▸ **About this task**: Could every line below be written out exactly as it appears?

Recorded data
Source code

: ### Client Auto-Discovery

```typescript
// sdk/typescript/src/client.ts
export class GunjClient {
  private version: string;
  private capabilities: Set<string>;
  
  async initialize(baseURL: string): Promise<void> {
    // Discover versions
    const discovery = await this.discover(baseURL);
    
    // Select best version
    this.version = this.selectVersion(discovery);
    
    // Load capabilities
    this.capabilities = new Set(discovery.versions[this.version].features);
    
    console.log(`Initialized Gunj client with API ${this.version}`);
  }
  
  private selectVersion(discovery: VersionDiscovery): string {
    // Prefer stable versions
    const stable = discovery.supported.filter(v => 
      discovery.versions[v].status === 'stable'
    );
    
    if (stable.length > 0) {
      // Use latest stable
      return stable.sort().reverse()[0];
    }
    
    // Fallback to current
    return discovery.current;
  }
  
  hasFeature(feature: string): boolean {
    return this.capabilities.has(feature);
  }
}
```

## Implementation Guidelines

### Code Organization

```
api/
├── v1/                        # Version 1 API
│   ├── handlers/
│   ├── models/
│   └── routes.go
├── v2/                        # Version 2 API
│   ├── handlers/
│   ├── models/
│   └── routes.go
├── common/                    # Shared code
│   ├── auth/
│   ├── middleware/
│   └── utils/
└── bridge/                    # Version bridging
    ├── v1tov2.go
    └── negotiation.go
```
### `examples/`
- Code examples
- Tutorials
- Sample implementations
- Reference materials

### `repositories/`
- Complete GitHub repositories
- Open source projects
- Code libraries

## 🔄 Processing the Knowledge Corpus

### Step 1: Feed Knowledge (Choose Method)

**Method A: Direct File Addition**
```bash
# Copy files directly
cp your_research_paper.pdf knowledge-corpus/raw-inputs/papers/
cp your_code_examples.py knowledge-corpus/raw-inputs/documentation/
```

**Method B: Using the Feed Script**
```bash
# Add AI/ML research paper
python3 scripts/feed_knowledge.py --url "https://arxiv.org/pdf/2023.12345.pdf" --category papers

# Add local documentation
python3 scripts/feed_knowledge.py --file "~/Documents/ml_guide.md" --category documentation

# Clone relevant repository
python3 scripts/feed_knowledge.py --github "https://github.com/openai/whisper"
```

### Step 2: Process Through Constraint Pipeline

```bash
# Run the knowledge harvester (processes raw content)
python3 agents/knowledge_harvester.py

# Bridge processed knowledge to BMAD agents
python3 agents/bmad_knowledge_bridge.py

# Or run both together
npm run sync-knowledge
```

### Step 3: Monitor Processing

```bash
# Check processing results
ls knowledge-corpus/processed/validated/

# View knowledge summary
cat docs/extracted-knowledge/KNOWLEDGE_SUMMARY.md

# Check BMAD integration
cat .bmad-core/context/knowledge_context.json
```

▸ **Expected answer**:
Source code

: ### Client Auto-Discovery

```typescript
// sdk/typescript/src/client.ts
export class GunjClient {
  private version: string;
  private capabilities: Set<string>;
  
  async initialize(baseURL: string): Promise<void> {
    // Discover versions
    const discovery = await this.discover(baseURL);
    
    // Select best version
    this.version = this.selectVersion(discovery);
    
    // Load capabilities
    this.capabilities = new Set(discovery.versions[this.version].features);
    
    console.log(`Initialized Gunj client with API ${this.version}`);
  }
  
  private selectVersion(discovery: VersionDiscovery): string {
    // Prefer stable versions
    const stable = discovery.supported.filter(v => 
      discovery.versions[v].status === 'stable'
    );
    
    if (stable.length > 0) {
      // Use latest stable
      return stable.sort().reverse()[0];
    }
    
    // Fallback to current
    return discovery.current;
  }
  
  hasFeature(feature: string): boolean {
    return this.capabilities.has(feature);
  }
}
```

## Implementation Guidelines

### Code Organization

```
api/
├── v1/                        # Version 1 API
│   ├── handlers/
│   ├── models/
│   └── routes.go
├── v2/                        # Version 2 API
│   ├── handlers/
│   ├── models/
│   └── routes.go
├── common/                    # Shared code
│   ├── auth/
│   ├── middleware/
│   └── utils/
└── bridge/                    # Version bridging
    ├── v1tov2.go
    └── negotiation.go
```
### `examples/`
- Code examples
- Tutorials
- Sample implementations
- Reference materials

### `repositories/`
- Complete GitHub repositories
- Open source projects
- Code libraries

## 🔄 Processing the Knowledge Corpus

### Step 1: Feed Knowledge (Choose Method)

**Method A: Direct File Addition**
```bash
# Copy files directly
cp your_research_paper.pdf knowledge-corpus/raw-inputs/papers/
cp your_code_examples.py knowledge-corpus/raw-inputs/documentation/
```

**Method B: Using the Feed Script**
```bash
# Add AI/ML research paper
python3 scripts/feed_knowledge.py --url "https://arxiv.org/pdf/2023.12345.pdf" --category papers

# Add local documentation
python3 scripts/feed_knowledge.py --file "~/Documents/ml_guide.md" --category documentation

# Clone relevant repository
python3 scripts/feed_knowledge.py --github "https://github.com/openai/whisper"
```

### Step 2: Process Through Constraint Pipeline

```bash
# Run the knowledge harvester (processes raw content)
python3 agents/knowledge_harvester.py

# Bridge processed knowledge to BMAD agents
python3 agents/bmad_knowledge_bridge.py

# Or run both together
npm run sync-knowledge
```

### Step 3: Monitor Processing

```bash
# Check processing results
ls knowledge-corpus/processed/validated/

# View knowledge summary
cat docs/extracted-knowledge/KNOWLEDGE_SUMMARY.md

# Check BMAD integration
cat .bmad-core/context/knowledge_context.json
```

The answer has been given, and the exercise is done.